Per-element Secure Aggregation against Data Reconstruction Attacks in Federated Learning

TL;DR

This paper introduces a per-element masking enhancement to secure aggregation in federated learning, preventing data reconstruction attacks on sparse model updates while maintaining efficiency and compatibility with existing protocols.

Contribution

We propose a novel per-element masking mechanism that limits information leakage in secure aggregation, compatible with current cryptographic protocols, and integrated into Flamingo for improved security.

Findings

The mechanism effectively prevents data reconstruction attacks on sparse updates.

The added overhead remains acceptable for practical deployment.

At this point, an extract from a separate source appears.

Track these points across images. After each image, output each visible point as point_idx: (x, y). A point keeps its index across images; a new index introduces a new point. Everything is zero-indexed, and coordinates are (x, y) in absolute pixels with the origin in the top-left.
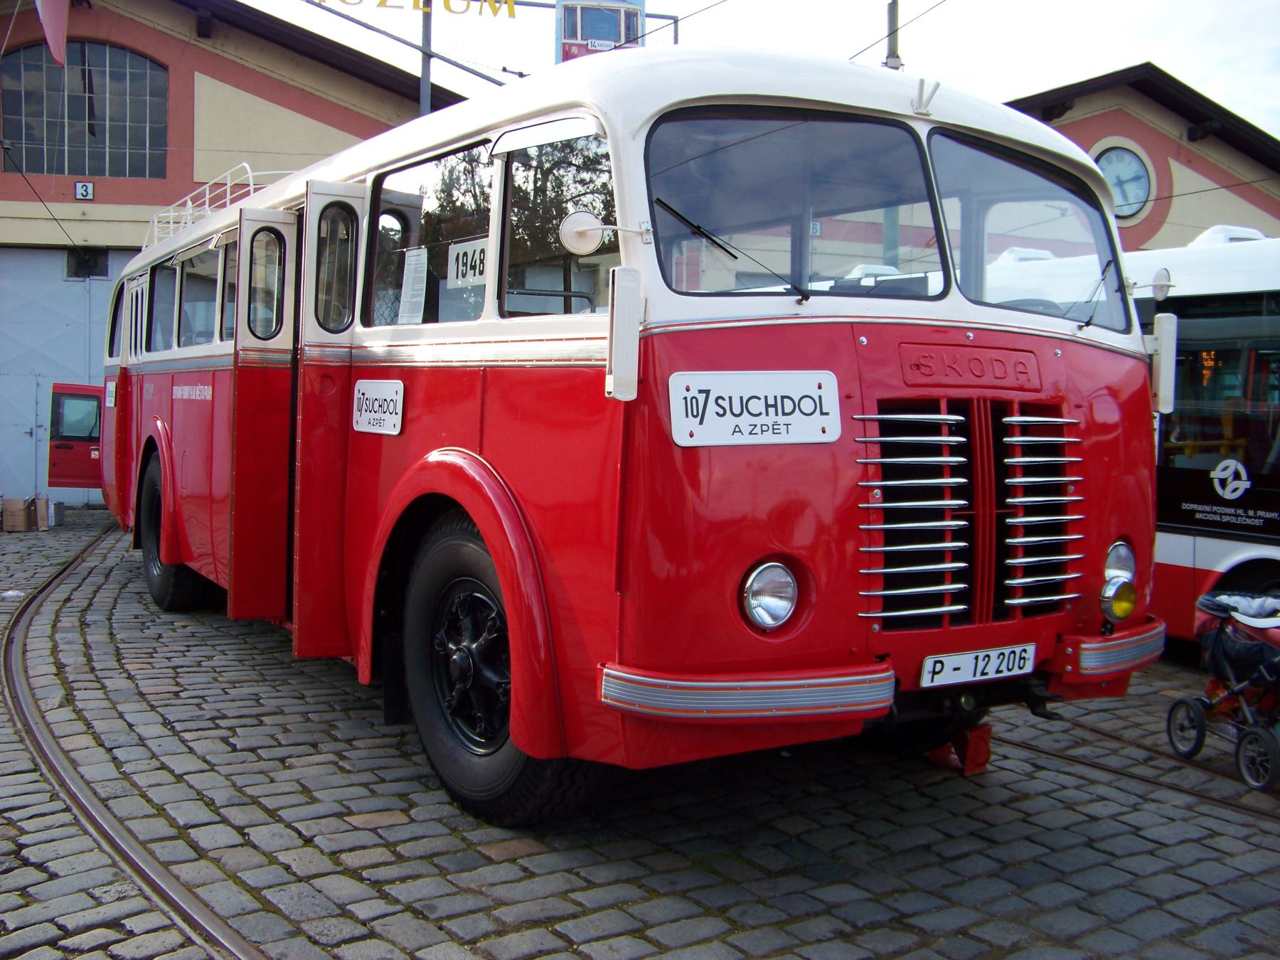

Experimental results confirm robustness and efficiency of the proposed method.

Abstract

Federated learning (FL) enables collaborative model training without sharing raw data, but individual model updates may still leak sensitive information. Secure aggregation (SecAgg) mitigates this risk by allowing the server to access only the sum of client updates, thereby concealing individual contributions. However, a significant vulnerability has recently attracted increasing attention: when model updates are sparse vectors, a non-zero value contributed by a single client at a given index can be directly revealed in the aggregate, enabling precise data reconstruction attacks. In this paper, we propose a novel enhancement to SecAgg that reveals aggregated values only at indices with at least $t$ non-zero contributions. Our mechanism introduces a per-element masking strategy to prevent the exposure of under-contributed elements, while maintaining modularity and compatibility with many existing SecAgg implementations by relying solely on cryptographic primitives already employed in a typical setup. We integrate this mechanism into Flamingo, a low-round SecAgg protocol, to provide a robust defense against such attacks. Our analysis and experimental results indicate that the additional computational and communication overhead introduced by our mechanism remains within an acceptable range, supporting the practicality of our approach.